Tâches et exercices:
1. Recopiez fidèlement, dans l'article sur le storytelling, le passage qui va de « De manière bien » jusqu'à « entreprend de démystifier. ».
2. Ces affirmations concordent-elles avec l'article sur le storytelling ? (a) Le livre d'Anthony Galluzzo est sorti en 2023. (b) Le livre compte 320 pages. (c) L'article réduit le storytelling à un simple outil publicitaire. Répondez à chacune par oui ou par non, en citant mot pour mot les termes décisifs de l'article.
3. Rédigez la suite de l'article sur le storytelling, à partir de sa dernière phrase.

Article:
━━━━━━━━━━━━━━━━━━━━

Depuis le début du vingtième siècle, le storytelling s’est frayé un chemin insidieux dans nos vies. Il est bien plus qu’un simple outil publicitaire ; il est devenu le tissu qui lie nos interactions, nos perceptions et nos croyances. Si nous le reconnaissons volontiers comme une force au service des produits et des marques, il serait néanmoins naïf de le cantonner uniquement à ce rôle.
Le storytelling transcende les limites du commerce et s’étend dans le domaine politique avec plus ou moins de finesse. Lors des élections, il est l’outil de choix des équipes de communication, qui définissent les contours d’un candidat pour séduire un électorat. Mais cette capacité du storytelling ne s’arrête pas là.
De manière bien plus profonde, le storytelling imprègne notre tissu social, érigeant des mythes autour de personnalités qui guident les tendances, les mouvements et les normes. C’est cette exploration de la narration sociale que le livre « Le mythe de l’entrepreneur, défaire l’imaginaire de la Silicon Valley », signé par Anthony Galluzzo, sorti en 2023, entreprend de démystifier.
Le mythe de l’entrepreneur, défaire l’imaginaire de la silicon valley
Anthony Galluzzo – Livre grand format, 240 pages aux editions Zone, 2023

Elon Musk et Jeff Bezos aujourd’hui, Steve Jobs et Bill Gates hier, Thomas Edison et Andrew Carnegie un siècle plus tôt… De nombreuses célébrités entrepreneuriales peuplent nos imaginaires. Ces grands hommes seraient des créateurs partis de rien, des visionnaires capables d’imaginer des innovations révolutionnaires, des génies aux capacités hors du commun. Régulièrement, un même miracle semble se produire : un être d’exception pénètre un marché et le révolutionne. Il y provoque la création destructrice et bouleverse un ordre que l’on croyait immuable. Dans le grand roman de notre économie, les entrepreneurs sont ces héros qui sortent l’humanité de sa torpeur et lui permettent de faire des bonds en avant sur la route du progrès. Dans ce livre, Anthony Galluzzo s’attache à défaire cette mythologie, à comprendre ses caractéristiques et ses origines. Il montre en quoi cet imaginaire fantasmatique nous empêche de saisir la dimension fondamentalement systémique de l’économie et contribue à légitimer un ordre politique fondé sur le conservatisme méritocratique, où chaque individu est considéré comme pleinement comptable de ses réussites et de ses échecs.

━━━━━━━━━━━━━━━━━━━━

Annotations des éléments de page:
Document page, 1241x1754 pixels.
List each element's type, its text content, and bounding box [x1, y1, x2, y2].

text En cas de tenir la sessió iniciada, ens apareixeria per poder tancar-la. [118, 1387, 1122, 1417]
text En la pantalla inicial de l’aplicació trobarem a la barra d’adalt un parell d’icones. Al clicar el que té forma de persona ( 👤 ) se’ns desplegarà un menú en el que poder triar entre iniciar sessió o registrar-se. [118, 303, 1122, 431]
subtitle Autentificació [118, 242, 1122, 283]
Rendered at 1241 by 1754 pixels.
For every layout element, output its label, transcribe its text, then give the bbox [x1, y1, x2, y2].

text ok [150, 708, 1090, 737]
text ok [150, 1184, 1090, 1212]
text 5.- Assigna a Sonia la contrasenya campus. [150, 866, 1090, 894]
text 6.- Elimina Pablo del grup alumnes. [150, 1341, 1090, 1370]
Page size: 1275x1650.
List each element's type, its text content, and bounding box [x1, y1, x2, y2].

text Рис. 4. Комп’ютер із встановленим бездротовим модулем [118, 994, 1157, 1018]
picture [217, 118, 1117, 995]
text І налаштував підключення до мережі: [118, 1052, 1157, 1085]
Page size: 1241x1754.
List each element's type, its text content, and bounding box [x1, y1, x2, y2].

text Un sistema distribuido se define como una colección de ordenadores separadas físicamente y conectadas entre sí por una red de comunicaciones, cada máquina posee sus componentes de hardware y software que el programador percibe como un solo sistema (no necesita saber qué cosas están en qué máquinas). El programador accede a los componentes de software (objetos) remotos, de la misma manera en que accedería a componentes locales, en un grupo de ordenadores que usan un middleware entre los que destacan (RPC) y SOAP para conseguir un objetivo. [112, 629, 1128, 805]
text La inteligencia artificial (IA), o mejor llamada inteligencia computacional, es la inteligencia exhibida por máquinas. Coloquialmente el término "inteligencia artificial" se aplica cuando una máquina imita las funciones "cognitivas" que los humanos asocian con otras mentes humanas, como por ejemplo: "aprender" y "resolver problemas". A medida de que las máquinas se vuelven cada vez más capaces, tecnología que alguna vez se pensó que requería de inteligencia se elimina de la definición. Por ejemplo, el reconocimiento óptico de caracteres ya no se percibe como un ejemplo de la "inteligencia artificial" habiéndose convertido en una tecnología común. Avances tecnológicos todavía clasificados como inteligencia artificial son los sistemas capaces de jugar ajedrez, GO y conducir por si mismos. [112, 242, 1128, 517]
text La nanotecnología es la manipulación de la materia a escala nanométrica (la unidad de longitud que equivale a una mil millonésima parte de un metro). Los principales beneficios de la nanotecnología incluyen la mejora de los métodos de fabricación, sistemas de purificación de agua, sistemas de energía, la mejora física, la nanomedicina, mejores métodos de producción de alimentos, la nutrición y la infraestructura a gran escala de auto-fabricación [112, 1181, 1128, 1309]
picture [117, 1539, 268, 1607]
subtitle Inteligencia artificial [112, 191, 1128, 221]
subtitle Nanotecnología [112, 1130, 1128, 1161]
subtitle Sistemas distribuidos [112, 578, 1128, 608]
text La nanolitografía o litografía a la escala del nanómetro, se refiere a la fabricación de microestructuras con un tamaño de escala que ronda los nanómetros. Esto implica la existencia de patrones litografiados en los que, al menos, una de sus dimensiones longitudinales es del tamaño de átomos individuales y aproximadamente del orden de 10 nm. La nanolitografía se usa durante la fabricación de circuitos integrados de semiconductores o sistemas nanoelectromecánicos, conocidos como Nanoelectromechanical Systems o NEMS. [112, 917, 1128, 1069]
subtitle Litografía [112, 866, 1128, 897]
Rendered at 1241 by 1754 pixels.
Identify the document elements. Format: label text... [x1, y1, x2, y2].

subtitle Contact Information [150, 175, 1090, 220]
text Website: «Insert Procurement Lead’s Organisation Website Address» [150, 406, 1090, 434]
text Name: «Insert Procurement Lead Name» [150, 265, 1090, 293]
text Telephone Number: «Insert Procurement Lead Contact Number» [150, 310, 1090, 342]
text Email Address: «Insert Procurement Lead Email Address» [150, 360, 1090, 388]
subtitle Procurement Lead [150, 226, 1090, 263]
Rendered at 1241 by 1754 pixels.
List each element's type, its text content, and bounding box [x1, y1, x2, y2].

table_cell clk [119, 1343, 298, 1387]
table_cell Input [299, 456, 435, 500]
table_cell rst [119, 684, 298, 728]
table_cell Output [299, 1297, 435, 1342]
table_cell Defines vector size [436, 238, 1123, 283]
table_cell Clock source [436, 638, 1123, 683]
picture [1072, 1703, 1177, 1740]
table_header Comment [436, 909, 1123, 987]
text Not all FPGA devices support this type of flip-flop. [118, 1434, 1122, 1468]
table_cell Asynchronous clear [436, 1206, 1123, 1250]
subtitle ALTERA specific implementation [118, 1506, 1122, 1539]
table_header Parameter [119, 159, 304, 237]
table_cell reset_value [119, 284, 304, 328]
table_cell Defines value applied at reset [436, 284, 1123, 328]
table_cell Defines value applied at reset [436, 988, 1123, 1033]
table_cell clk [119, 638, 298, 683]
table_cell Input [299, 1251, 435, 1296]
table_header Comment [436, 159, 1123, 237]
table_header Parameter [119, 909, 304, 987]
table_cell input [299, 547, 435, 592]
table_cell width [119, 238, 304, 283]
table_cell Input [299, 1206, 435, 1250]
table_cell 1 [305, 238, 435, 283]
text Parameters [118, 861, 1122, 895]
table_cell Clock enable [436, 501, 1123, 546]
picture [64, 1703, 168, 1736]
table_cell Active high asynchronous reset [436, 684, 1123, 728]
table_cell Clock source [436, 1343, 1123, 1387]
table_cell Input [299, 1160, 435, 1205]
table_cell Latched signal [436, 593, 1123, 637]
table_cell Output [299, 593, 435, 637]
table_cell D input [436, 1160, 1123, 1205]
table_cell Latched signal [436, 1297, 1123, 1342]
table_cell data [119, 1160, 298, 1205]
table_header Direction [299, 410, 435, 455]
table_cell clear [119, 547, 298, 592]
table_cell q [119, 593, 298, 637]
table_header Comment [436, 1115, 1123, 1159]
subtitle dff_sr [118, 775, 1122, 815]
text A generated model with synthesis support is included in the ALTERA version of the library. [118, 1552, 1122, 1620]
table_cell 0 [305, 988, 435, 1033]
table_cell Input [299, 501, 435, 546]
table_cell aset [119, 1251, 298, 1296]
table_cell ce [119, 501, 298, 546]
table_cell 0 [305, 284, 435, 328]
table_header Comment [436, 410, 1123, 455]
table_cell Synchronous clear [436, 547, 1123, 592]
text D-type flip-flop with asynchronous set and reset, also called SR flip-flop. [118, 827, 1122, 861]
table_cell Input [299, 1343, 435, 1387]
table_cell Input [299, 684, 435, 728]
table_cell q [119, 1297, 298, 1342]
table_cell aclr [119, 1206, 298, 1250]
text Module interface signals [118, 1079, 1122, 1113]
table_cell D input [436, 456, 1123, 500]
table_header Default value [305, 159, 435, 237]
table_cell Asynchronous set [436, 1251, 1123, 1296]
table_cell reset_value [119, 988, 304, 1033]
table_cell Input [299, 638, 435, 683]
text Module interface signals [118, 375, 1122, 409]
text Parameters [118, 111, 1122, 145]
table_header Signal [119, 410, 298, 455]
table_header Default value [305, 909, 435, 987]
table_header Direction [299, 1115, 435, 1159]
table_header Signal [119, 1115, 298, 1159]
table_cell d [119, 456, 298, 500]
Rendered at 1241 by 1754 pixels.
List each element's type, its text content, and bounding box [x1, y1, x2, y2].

━━━━━━━━━━━━━━━━━━━━

Résultats ordonnés:
1.
De manière bien plus profonde, le storytelling imprègne notre tissu social, érigeant des mythes autour de personnalités qui guident les tendances, les mouvements et les normes. C’est cette exploration de la narration sociale que le livre « Le mythe de l’entrepreneur, défaire l’imaginaire de la Silicon Valley », signé par Anthony Galluzzo, sorti en 2023, entreprend de démystifier.

2.
(a) Oui : « sorti en 2023 ».
(b) Non : « 240 pages aux editions Zone ».
(c) Non : « il serait néanmoins naïf de le cantonner uniquement à ce rôle ».

3.
À travers les pages de ce livre, Galluzzo plonge dans les entrailles du storytelling, révélant comment il tisse des mythes pour légitimer le pouvoir de certaines figures influentes. L’auteur questionne la véracité derrière ces histoires soigneusement ourlées et nous pousse à scruter au-delà des apparences.
La méritocratie en question
En se basant sur l’histoire emblématique de Steve Jobs, le visionnaire derrière la marque Apple et les innovations telles que l’ordinateur personnel, la tablette et le smartphone, Anthony Galluzzo plonge dans l’essence du mythe pour méthodiquement démêler chaque aspect, s’appuyant sur des sources solides. Dès les premières pages de son livre, il remet en question les origines individuelles et spontanées de la création du Mac I, la première contribution de la paire Jobs-Wozniak. À travers un examen approfondi, Galluzzo nous propose trois versions différentes de ce récit fondateur.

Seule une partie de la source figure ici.